L’Etat gabonais veille sur la santé du consommateur par l’entremise de plusieurs administrations. A savoir, la direction générale de la concurrence et de la consommation créée par décret 00665/PR/MEFBP/ du 9 aout 2004, la direction générale de l’agriculture, la direction du génie sanitaire et de l’hygiène publique du Ministère de la santé. Le service de l’assainissement de l‘institut d‘hygiène publique et d‘assainissement sis à Nkembo est chargé de manière spécifique, de prévenir le péril fécal en milieu rural et urbain, de réduire la prévalence des maladies, de promouvoir l’utilisation des systèmes d’évacuation des excrétas, d’éliminer les nuisances dues aux eaux usées et de concevoir des technologies appropriées puis l’application des normes en matière d’assainissement sous l’autorité d’un fonctionnaire de la catégorie A1 nommé en conseil des ministres.
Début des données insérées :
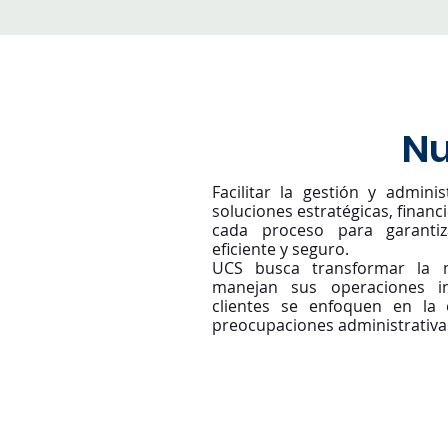
Nu
Facilitar la gestión y admin
soluciones estratégicas, financ
cada proceso para garantiz
eficiente y seguro.
UCS busca transformar la
manejan sus operaciones i
clientes se enfoquen en la 
preocupaciones administrativa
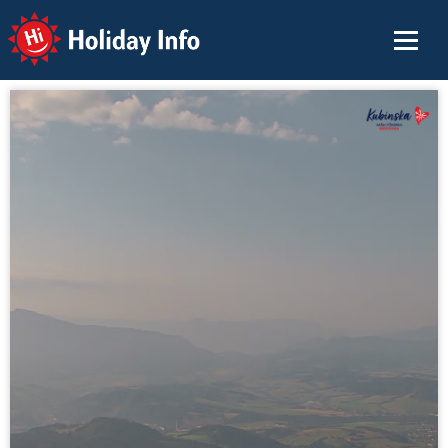
Holiday Info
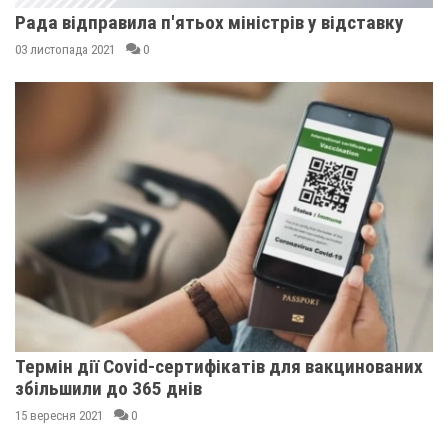
Рада відправила п'ятьох міністрів у відставку
03 листопада 2021
0
Термін дії Covid-сертифікатів для вакцинованих
збільшили до 365 днів
15 вересня 2021
0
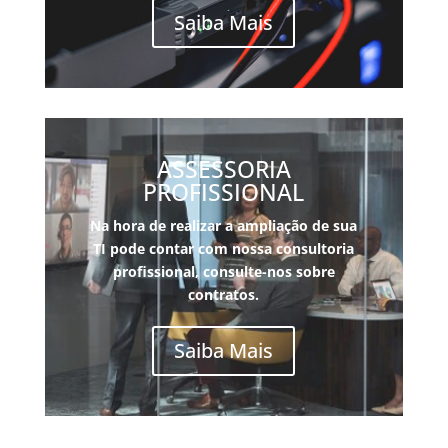
Saiba Mais
ASSESSORIA
PROFISSIONAL
Na hora de realizar a ampliação de sua
TI pode contar com nossa consultoria
pro
fissional, consulte-nos sobre
contratos.
Saiba Mais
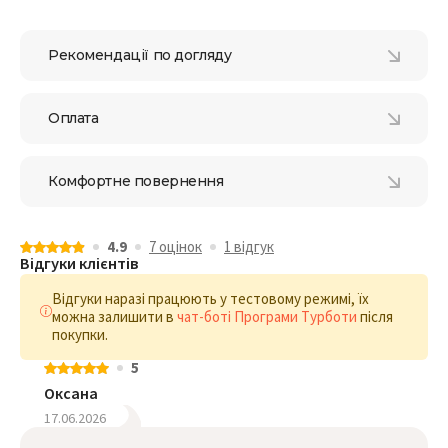
Рекомендації по догляду
Оплата
Комфортне повернення
4.9
7 оцiнок
1 відгук
Відгуки клієнтів
Відгуки наразі працюють у тестовому режимі, їх
можна залишити в
чат-боті Програми Турботи
після
покупки.
5
Оксана
17.06.2026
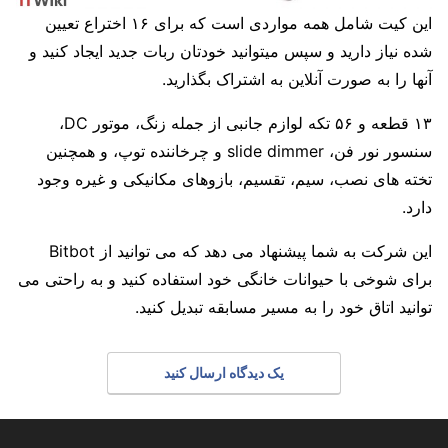
این کیت شامل همه مواردی است که برای ۱۶ اختراع تعیین
شده نیاز دارید و سپس میتوانید خودتان ربات جدید ایجاد کنید و
آنها را به صورت آنلاین به اشتراک بگذارید.
۱۳ قطعه و ۵۶ تکه لوازم جانبی از جمله زنگ، موتور DC،
سنسور نور فن، slide dimmer و چرخاننده توپ، و همچنین
تخته های نصب، سیم، تقسیم، بازوهای مکانیکی و غیره وجود
دارد.
این شرکت به شما پیشنهاد می دهد که می توانید از Bitbot
برای شوخی با حیوانات خانگی خود استفاده کنید و به راحتی می
توانید اتاق خود را به مسیر مسابقه تبدیل کنید.
یک دیدگاه ارسال کنید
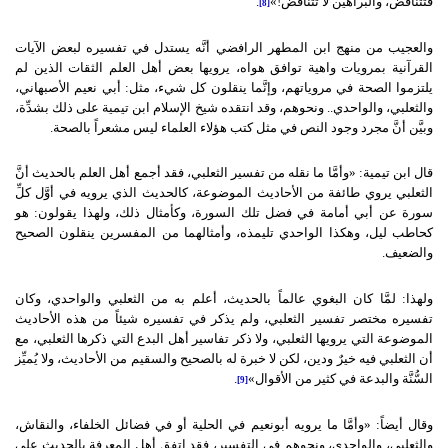
فتتناقض، والبراهين لا تتناقض!»
.
[8]
والعجيب من منهج ابن المطهر الرافضي أنَّه يستدل في تفسيره لبعض الآيات
القرآنية بمرويات واهية توافق هواه، يرويها بعض أهل العلم الثقات الذين لم
يلتزموا الصحة في مروياتهم، وإنَّما ينقلون كل شيء، مثل: أبي نعيم الأصبهاني،
والثعلبي، والواحدي.. ونحوهم، وقد انتقده شيخ الإسلام ابن تيمية على ذلك بشدِّة،
وبيَّن أنَّ مجرد وجود النص في مثل كتب هؤلاء العلماء ليس مشعراً بالصحة.
قال ابن تيمية: «وأمَّا ما نقله من تفسير الثعلبي، فقد أجمع أهل العلم بالحديث أنَّ
الثعلبي يروي طائفة من الأحاديث الموضوعة، كالحديث الذي يرويه في أوَّل كلِّ
سورة عن أبي أمامة في فضل تلك السورة، وكأمثال ذلك، ولهذا يقولون: هو
كحاطب ليل، وهكذا الواحدي تليمذه، وأمثالهما من المفسرين ينقلون الصحيح
والضعيف.
ولهذا: لمَّا كان البغوي عالماً بالحديث، أعلم به من الثعلبي والواحدي، وكان
تفسيره مختصر تفسير الثعلبي، ولم يذكر في تفسيره شيئاً من هذه الأحاديث
الموضوعة التي يرويها الثعلبي، ولا ذكر تفاسير أهل البدع التي ذكرها الثعلبي، مع
أن الثعلبي فيه خيرٌ ودين، لكن لا خبرة له بالصحيح والسقيم من الأحاديث، ولا يُميِّز
السُّنَّة والبدعة في كثير من الأقوال»
.
[9]
وقال أيضاً: «وأمَّا ما يرويه أبونعيم في الحلية أو في فضائل الخلفاء، والنقاش،
والثعلبي، والواحدي، ونحوهم في التفسير، فقد اتفق أهل المعرفة بالحديث على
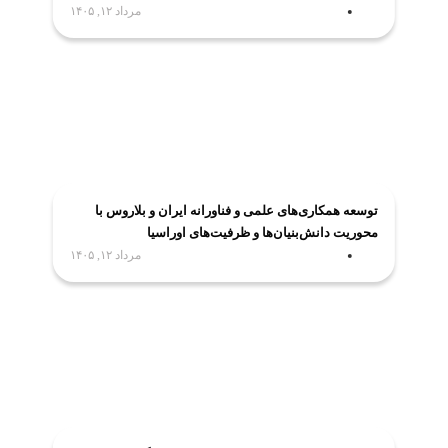
کاربردهای فناوری فضایی
مرداد ۱۲, ۱۴۰۵
توسعه همکاری‌های علمی و فناورانه ایران و بلاروس با
محوریت دانش‌بنیان‌ها و ظرفیت‌های اوراسیا
مرداد ۱۲, ۱۴۰۵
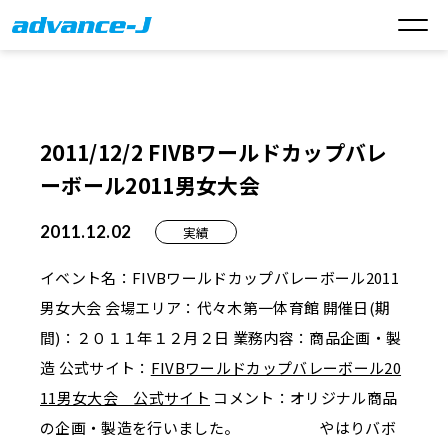
2011/12/2 FIVBワールドカップバレ
ーボール2011男女大会
2011.12.02
実績
イベント名：FIVBワールドカップバレーボール2011
男女大会 会場エリア：代々木第一体育館 開催日(期
間)：２０１１年１２月２日 業務内容：商品企画・製
造 公式サイト：
FIVBワールドカップバレーボール20
11男女大会 公式サイト
コメント：オリジナル商品
の企画・製造を行いました。 やはりバボ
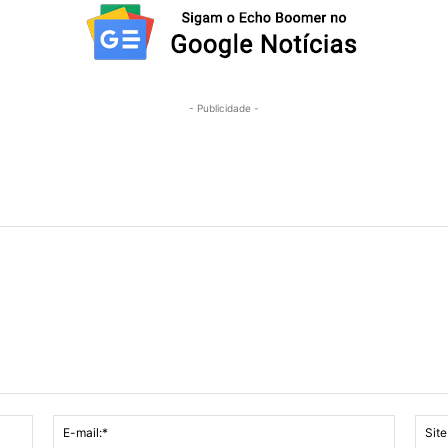
- Publicidade -
Nome:*
E-
mail:*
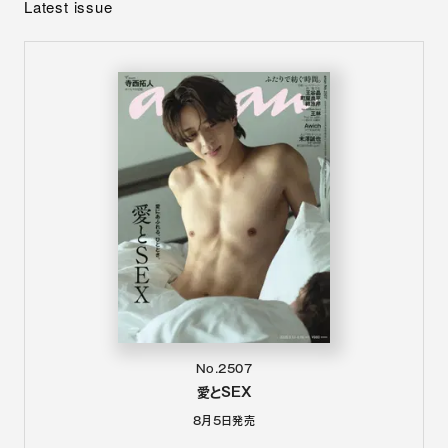
Latest issue
No.2507
愛とSEX
8月5日
発売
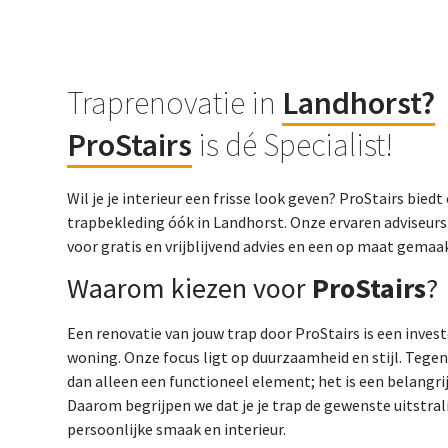
Traprenovatie in
Landhorst
?
ProStairs
is dé Specialist!
Wil je je interieur een frisse look geven? ProStairs bie
trapbekleding óók in Landhorst. Onze ervaren adviseurs
voor gratis en vrijblijvend advies en een op maat gema
Waarom kiezen voor
ProStairs
?
Een renovatie van jouw trap door ProStairs is een inves
woning. Onze focus ligt op duurzaamheid en stijl. Tege
dan alleen een functioneel element; het is een belangrij
Daarom begrijpen we dat je je trap de gewenste uitstralin
persoonlijke smaak en interieur.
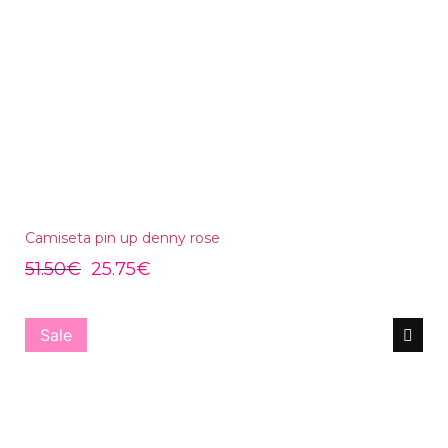
Camiseta pin up denny rose
51.50
€
25.75
€
Sale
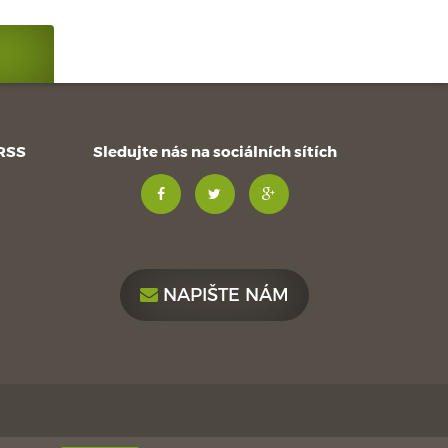
 RSS
Sledujte nás na sociálních sítích
NAPIŠTE NÁM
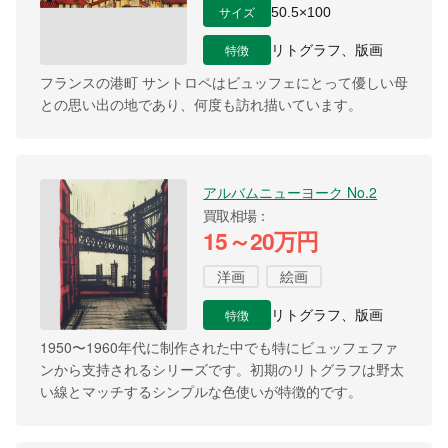
サイズ
50.5×100
特徴
リトグラフ、版画
フランスの港町 サントロペはビュッフェにとって優しい母
との思い出の地であり、何度も訪れ描いています。
アルバムニューヨーク No.2
買取相場
15～20万円
洋画
絵画
特徴
リトグラフ、版画
1950〜1960年代に制作された中でも特にビュッフェファ
ンから支持されるシリーズです。初期のリトグラフは野太
い線とマッチするシンプルな色使いが特徴的です。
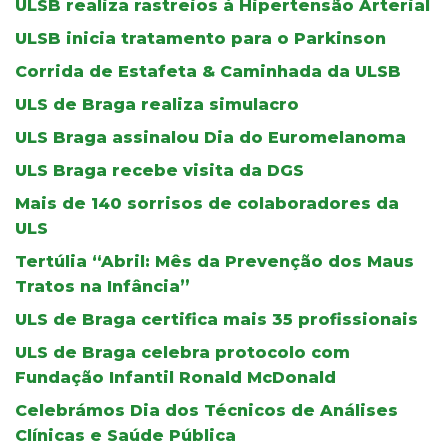
ULSB realiza rastreios à Hipertensão Arterial
ULSB inicia tratamento para o Parkinson
Corrida de Estafeta & Caminhada da ULSB
ULS de Braga realiza simulacro
ULS Braga assinalou Dia do Euromelanoma
ULS Braga recebe visita da DGS
Mais de 140 sorrisos de colaboradores da
ULS
Tertúlia “Abril: Mês da Prevenção dos Maus
Tratos na Infância”
ULS de Braga certifica mais 35 profissionais
ULS de Braga celebra protocolo com
Fundação Infantil Ronald McDonald
Celebrámos Dia dos Técnicos de Análises
Clínicas e Saúde Pública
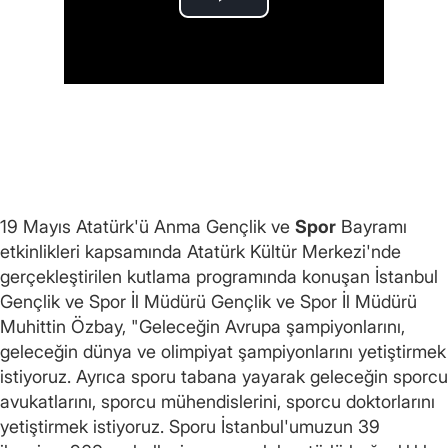
19 Mayıs Atatürk'ü Anma Gençlik ve
Spor
Bayramı
etkinlikleri kapsamında Atatürk Kültür Merkezi'nde
gerçekleştirilen kutlama programında konuşan İstanbul
Gençlik ve Spor İl Müdürü Gençlik ve Spor İl Müdürü
Muhittin Özbay, "Geleceğin Avrupa şampiyonlarını,
geleceğin dünya ve olimpiyat şampiyonlarını yetiştirmek
istiyoruz. Ayrıca sporu tabana yayarak geleceğin sporcu
avukatlarını, sporcu mühendislerini, sporcu doktorlarını
yetiştirmek istiyoruz. Sporu İstanbul'umuzun 39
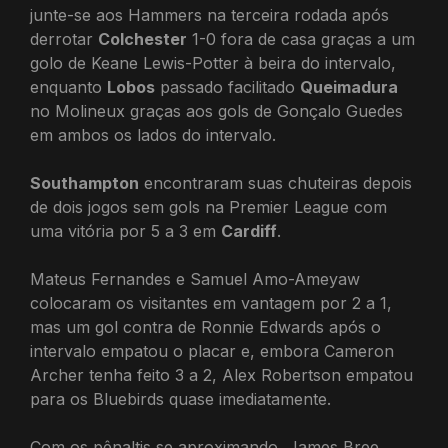
junte-se aos Hammers na terceira rodada após
derrotar
Colchester
1-0 fora de casa graças a um
golo de Keane Lewis-Potter à beira do intervalo,
enquanto
Lobos
passado facilitado
Queimadura
no Molineux graças aos gols de Gonçalo Guedes
em ambos os lados do intervalo.
Southampton
encontraram suas chuteiras depois
de dois jogos sem gols na Premier League com
uma vitória por 5 a 3 em
Cardiff
.
Mateus Fernandes e Samuel Amo-Ameyaw
colocaram os visitantes em vantagem por 2 a 1,
mas um gol contra de Ronnie Edwards após o
intervalo empatou o placar e, embora Cameron
Archer tenha feito 3 a 2, Alex Robertson empatou
para os Bluebirds quase imediatamente.
Com os pênaltis se aproximando, James Bree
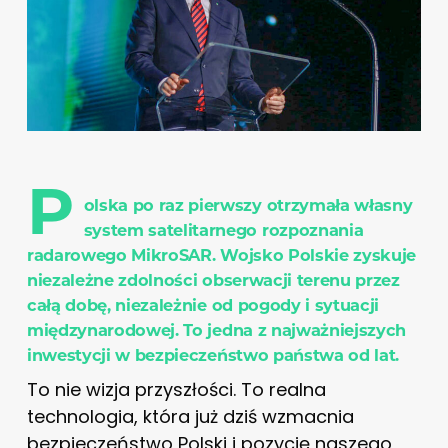
P
olska po raz pierwszy otrzymała własny
system satelitarnego rozpoznania
radarowego MikroSAR. Wojsko Polskie zyskuje
niezależne zdolności obserwacji terenu przez
całą dobę, niezależnie od pogody i sytuacji
międzynarodowej. To jedna z najważniejszych
inwestycji w bezpieczeństwo państwa od lat.
To nie wizja przyszłości. To realna
technologia, która już dziś wzmacnia
bezpieczeństwo Polski i pozycję naszego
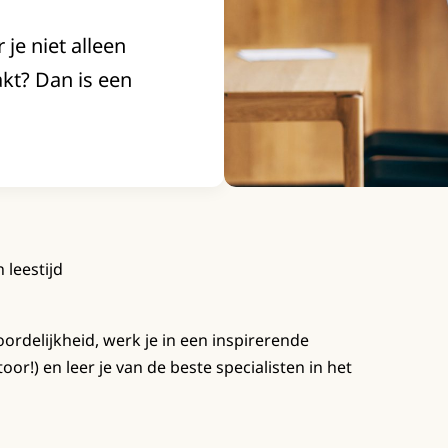
je niet alleen
kt? Dan is een
 leestijd
oordelijkheid, werk je in een inspirerende
or!) en leer je van de beste specialisten in het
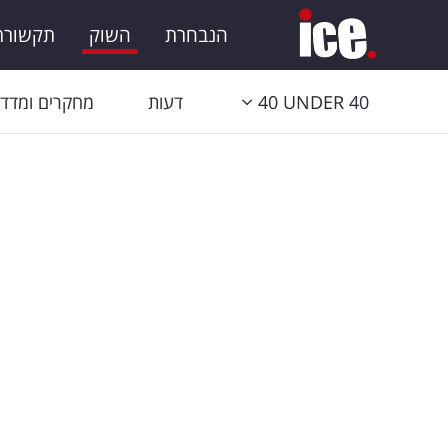
הנבחרת
השוק
תקשורת 
40 UNDER 40
דעות
מחקרים ומדדי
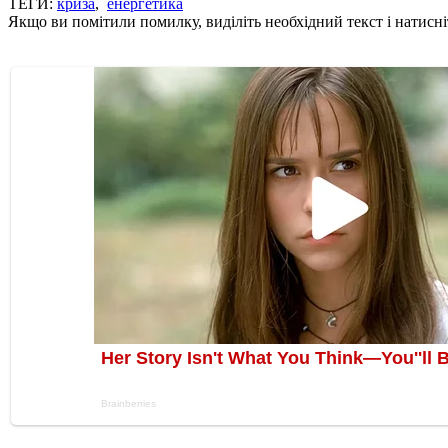
ТЕГИ:
криза
,
енергетика
Якщо ви помітили помилку, виділіть необхідний текст і натисніт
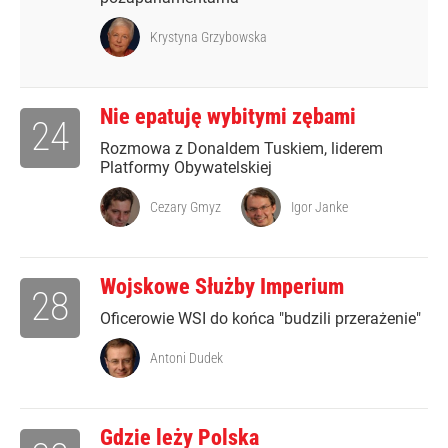
Krystyna Grzybowska
Nie epatuję wybitymi zębami
24
Rozmowa z Donaldem Tuskiem, liderem
Platformy Obywatelskiej
Cezary Gmyz
Igor Janke
Wojskowe Służby Imperium
28
Oficerowie WSI do końca "budzili przerażenie"
Antoni Dudek
Gdzie leży Polska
Le programme de lutte des maladies parasitaires est la structure de référence et incontournable en la matière. Dirigé par la Docteur Julienne Atsame, le PLMP élabore les plans stratégiques, coordonne des activités et assure le plaidoyer avec le soutien des partenaires bilatéraux et multilatéraux à l’instar de l’organisation mondiale de la santé. Outre la lutte contre ces parasites, le PLMP mène surtout une intense activité consacrée à la Loase, l’Onchocercose, la Trypanosomiase humaine africaine, la Schistosomiase. Sur un tout autre plan, l’application de la loi organique No1/2014 du 15 juin 2015 relative à la décentralisation reste très attendue pour des actions plus efficientes des 52 municipalités du pays, en matière d’hygiène et assainissement.